In today’s Data Wrangling tutorial we’ll show how to use Python to sum all or specific rows of a DataFrame in Pandas. Across the different examples of the tutorial we will use the DataFrame.sum() method along some useful parameters.
Data Preparation
Let’s start by importing the Pandas library into our Python development environment and define some example data
import pandas as pd
# load a csv file into your DataFrame.
inter_df = pd.read_csv('interviews.csv')
print (inter_df .head())
Here is our DataFrame header:
language | first_interview | second_interview | |
---|---|---|---|
1 | Kotlin | 89.0 | 83.0 |
2 | Java | 84.0 | 83.0 |
3 | C# | 82.0 | 79.0 |
4 | VisualBasic | 82.0 | 79. |
Sum all rows in a Python DataFrame
We’ll start by the simple case in which we just need to summarize all rows in a DF column.
# rows
inter_df.sum(axis=0)
The parameters axis=0 is aimed at aggregating the rows. Alternatively axis=1 is used to sum the table columns. We’ll receive the following series:
language KotlinJavaC#VisualBasic first_interview 337.0 second_interview 324.0 dtype: object
If we would like to avoid the concatenation of the non numeric values in the row, we’ll just need to use the numeric_only=True parameter.
inter_df.sum(axis=0, numeric_only=True)
Resulting in:
first_interview 337.0
second_interview 324.0
dtype: float64
Aggregate multiple specific rows based on conditions
In this case we would like to sum rows in which the data values meet a specific condition.
# pandas sum rows based on conditions
filt = inter_df['first_interview'] > 85
inter_df.loc[filt].sum(axis=0, numeric_only=True)
The result will be:
language Kotlin first_interview 89.0 second_interview 83.0 dtype: object
Sum Pandas rows with same value (by column values) with Pandas
In this case we’ll use brackets notation:
filt = inter_df['first_interview'] == 89
inter_df[filt].sum(axis=0, numeric_only=True)
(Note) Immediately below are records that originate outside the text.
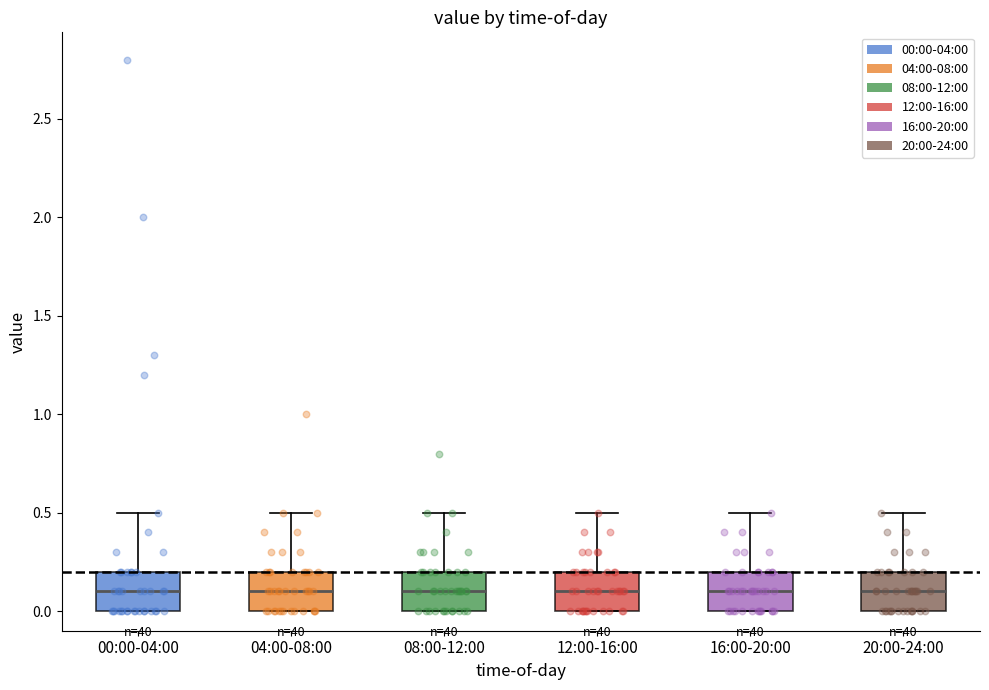

Reading left to right, transcribe this box plot: for each box, give where its median line is, the range the box spans, and where its two whiskers end, as read against the y-axis. The values are not printed on the chart, so give them approximately, as read against the axis.

00:00-04:00: median 0.1, box 0.0 to 0.2, whiskers 0.0 to 0.5
04:00-08:00: median 0.1, box 0.0 to 0.2, whiskers 0.0 to 0.5
08:00-12:00: median 0.1, box 0.0 to 0.2, whiskers 0.0 to 0.5
12:00-16:00: median 0.1, box 0.0 to 0.2, whiskers 0.0 to 0.5
16:00-20:00: median 0.1, box 0.0 to 0.2, whiskers 0.0 to 0.5
20:00-24:00: median 0.1, box 0.0 to 0.2, whiskers 0.0 to 0.5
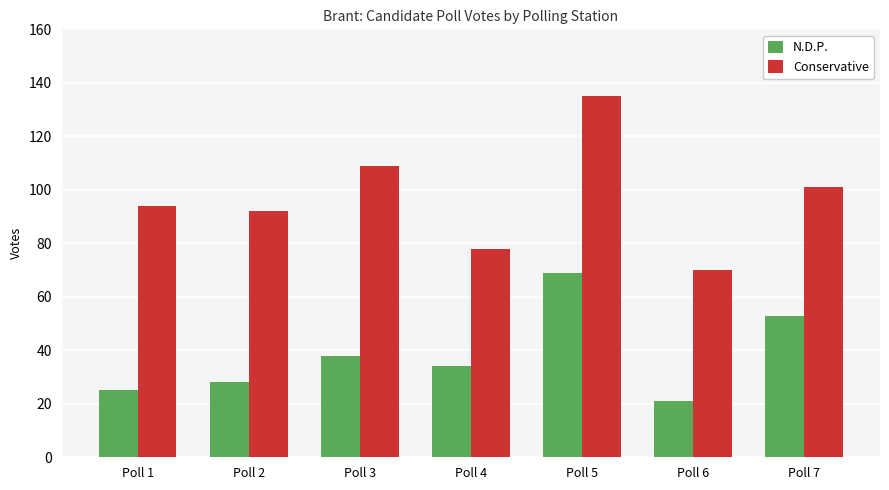

Rank the series by their maximum value, from highest to lowest.

Conservative, N.D.P.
Sum rows based on index value
In this example we’ll use the iloc indexer to filter out the first rows and then summarize them.
# first two rows
inter_df.iloc[0:2].sum(axis=0, numeric_only=True)
And the resulting series:
first_interview 173.0 second_interview 166.0 dtype: float64
Aggregate pandas DataFrame columns by row
You might want to sum across all numeric columns of your DataFrame. If so, you can use the following code:
inter_df['total'] = inter_df.sum(axis=1, numeric_only= True)